[Saved entries]

# # # # # # #

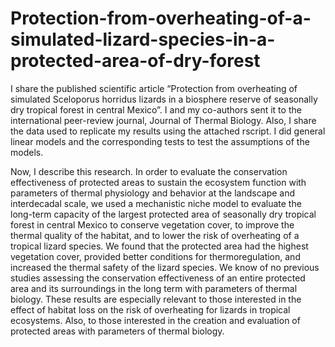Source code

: # Protection-from-overheating-of-a-simulated-lizard-species-in-a-protected-area-of-dry-forest

I share the published scientific article “Protection from overheating of simulated Sceloporus horridus lizards in a biosphere reserve of seasonally dry tropical forest in central Mexico”. I and my co-authors sent it to the international peer-review journal, Journal of Thermal Biology. 
Also, I share the data used to replicate my results using the attached rscript. 
I did general linear models and the corresponding tests to test the assumptions of the models.

Now, I describe this research. In order to evaluate the conservation effectiveness of protected areas to sustain the ecosystem function with parameters of thermal physiology and behavior at the landscape and interdecadal scale, we used a mechanistic niche model to evaluate the long-term capacity of the largest protected area of seasonally dry tropical forest in central Mexico to conserve vegetation cover, to improve the thermal quality of the habitat, and to lower the risk of overheating of a tropical lizard species. We found that the protected area had the highest vegetation cover, provided better conditions for thermoregulation, and increased the thermal safety of the lizard species. We know of no previous studies assessing the conservation effectiveness of an entire protected area and its surroundings in the long term with parameters of thermal biology. 
These results are especially relevant to those interested in the effect of habitat loss on the risk of overheating for lizards in tropical ecosystems. Also, to those interested in the creation and evaluation of protected areas with parameters of thermal biology.
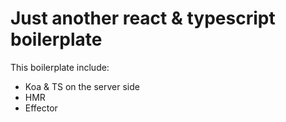 # Just another react & typescript boilerplate

This boilerplate include:

- Koa & TS on the server side
- HMR
- Effector
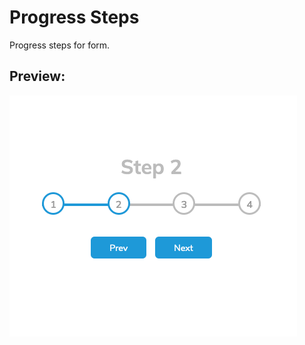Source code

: # Progress Steps

Progress steps for form.

<h2>Preview:</h2>

![alt text](https://github.com/Manga301/progress-steps/blob/main/img/preview.png)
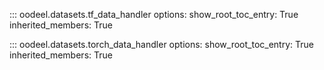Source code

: ::: oodeel.datasets.tf_data_handler
    options:
        show_root_toc_entry: True
        inherited_members: True

::: oodeel.datasets.torch_data_handler
    options:
        show_root_toc_entry: True
        inherited_members: True
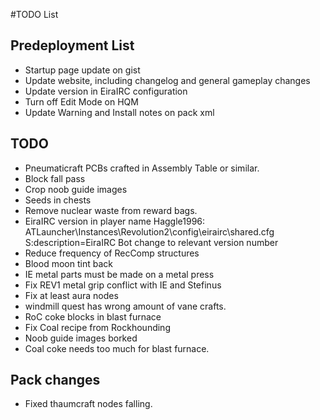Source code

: ﻿#TODO List

## Predeployment List
- Startup page update on gist
- Update website, including changelog and general gameplay changes
- Update version in EiraIRC configuration
- Turn off Edit Mode on HQM
- Update Warning and Install notes on pack xml

## TODO

- Pneumaticraft PCBs crafted in Assembly Table or similar.
- Block fall pass
- Crop noob guide images
- Seeds in chests
- Remove nuclear waste from reward bags.
- EiraIRC version in player name
Haggle1996: ATLauncher\Instances\Revolution2\config\eirairc\shared.cfg
<OmegaCenti>     S:description=EiraIRC Bot change to relevant version number
- Reduce frequency of RecComp structures
- Blood moon tint back
- IE metal parts must be made on a metal press
- Fix REV1 metal grip conflict with IE and Stefinus
- Fix at least aura nodes
- windmill quest has wrong amount of vane crafts.
- RoC coke blocks in blast furnace
- Fix Coal recipe from Rockhounding
- Noob guide images borked
- Coal coke needs too much for blast furnace.

## Pack changes
- Fixed thaumcraft nodes falling.
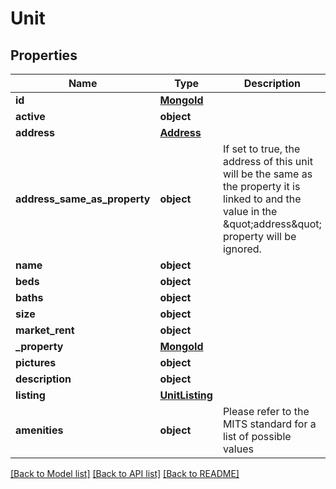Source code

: # Unit

## Properties
Name | Type | Description | Notes
------------ | ------------- | ------------- | -------------
**id** | [**MongoId**](MongoId.md) |  | [optional] 
**active** | **object** |  | [optional] 
**address** | [**Address**](Address.md) |  | [optional] 
**address_same_as_property** | **object** | If set to true, the address of this unit will be the same as the property it is linked to and the value in the \&quot;address\&quot; property will be ignored. | [optional] 
**name** | **object** |  | 
**beds** | **object** |  | [optional] 
**baths** | **object** |  | [optional] 
**size** | **object** |  | [optional] 
**market_rent** | **object** |  | [optional] 
**_property** | [**MongoId**](MongoId.md) |  | 
**pictures** | **object** |  | [optional] 
**description** | **object** |  | [optional] 
**listing** | [**UnitListing**](UnitListing.md) |  | [optional] 
**amenities** | **object** | Please refer to the MITS standard for a list of possible values | [optional] 

[[Back to Model list]](../README.md#documentation-for-models) [[Back to API list]](../README.md#documentation-for-api-endpoints) [[Back to README]](../README.md)

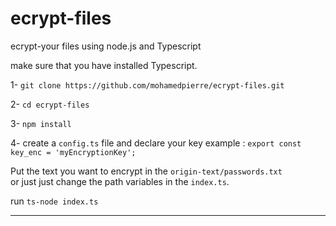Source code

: # ecrypt-files
ecrypt-your files using node.js and Typescript <br>

make sure that you have installed Typescript.

1- `git clone https://github.com/mohamedpierre/ecrypt-files.git`

2- `cd ecrypt-files`

3- `npm install`

4- create a `config.ts` file and declare your key 
example : `export const key_enc = 'myEncryptionKey';`

Put the text you want to encrypt in the `origin-text/passwords.txt` <br>
or just just change the path variables in the `index.ts`.

run `ts-node index.ts`
___________________________________________
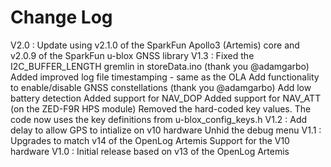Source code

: Change Log
======================

  V2.0 :  Update using v2.1.0 of the SparkFun Apollo3 (Artemis) core and v2.0.9 of the SparkFun u-blox GNSS library
  V1.3 :  Fixed the I2C_BUFFER_LENGTH gremlin in storeData.ino (thank you @adamgarbo)
          Added improved log file timestamping - same as the OLA
          Add functionality to enable/disable GNSS constellations (thank you @adamgarbo)
          Add low battery detection
          Added support for NAV_DOP
          Added support for NAV_ATT (on the ZED-F9R HPS module)
          Removed the hard-coded key values. The code now uses the key definitions from u-blox_config_keys.h
  V1.2 :  Add delay to allow GPS to intialize on v10 hardware
          Unhid the debug menu
  V1.1 :  Upgrades to match v14 of the OpenLog Artemis
          Support for the V10 hardware
  V1.0 :  Initial release based on v13 of the OpenLog Artemis
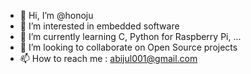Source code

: - 👋 Hi, I’m @honoju
- 👀 I’m interested in embedded software
- 🌱 I’m currently learning C, Python for Raspberry Pi, ...
- 💞️ I’m looking to collaborate on Open Source projects
- 📫 How to reach me : abijul001@gmail.com

<!---
honoju/honoju is a ✨ special ✨ repository because its `README.md` (this file) appears on your GitHub profile.
You can click the Preview link to take a look at your changes.
--->
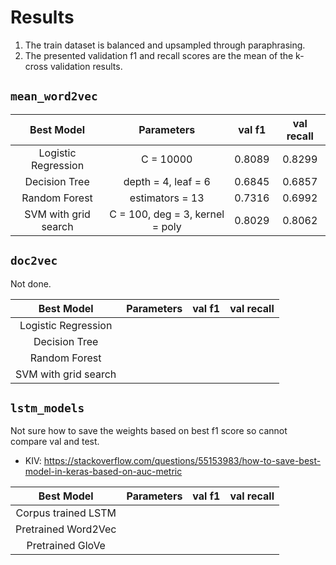 # Results
1. The train dataset is balanced and upsampled through paraphrasing.
2. The presented validation f1 and recall scores are the mean of the k-cross validation results.

## `mean_word2vec`

Best Model | Parameters | val f1 | val recall
:-----: | :-----: | :-----: | :-----:
Logistic Regression | C = 10000 | 0.8089 | 0.8299
Decision Tree | depth = 4, leaf = 6 | 0.6845 | 0.6857
Random Forest | estimators = 13 | 0.7316 | 0.6992
SVM with grid search | C = 100, deg = 3, kernel = poly | 0.8029 | 0.8062

## `doc2vec`
Not done.

Best Model | Parameters | val f1 | val recall
:-----: | :-----: | :-----: | :-----:
Logistic Regression | 
Decision Tree | 
Random Forest | 
SVM with grid search | 

## `lstm_models`
Not sure how to save the weights based on best f1 score so cannot compare val and test.
- KIV: https://stackoverflow.com/questions/55153983/how-to-save-best-model-in-keras-based-on-auc-metric

Best Model | Parameters | val f1 | val recall
:-----: | :-----: | :-----: | :-----:
Corpus trained LSTM |
Pretrained Word2Vec |
Pretrained GloVe |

# # # # # # #

For the records above, state how many lines contain "changes", and nothing more.

3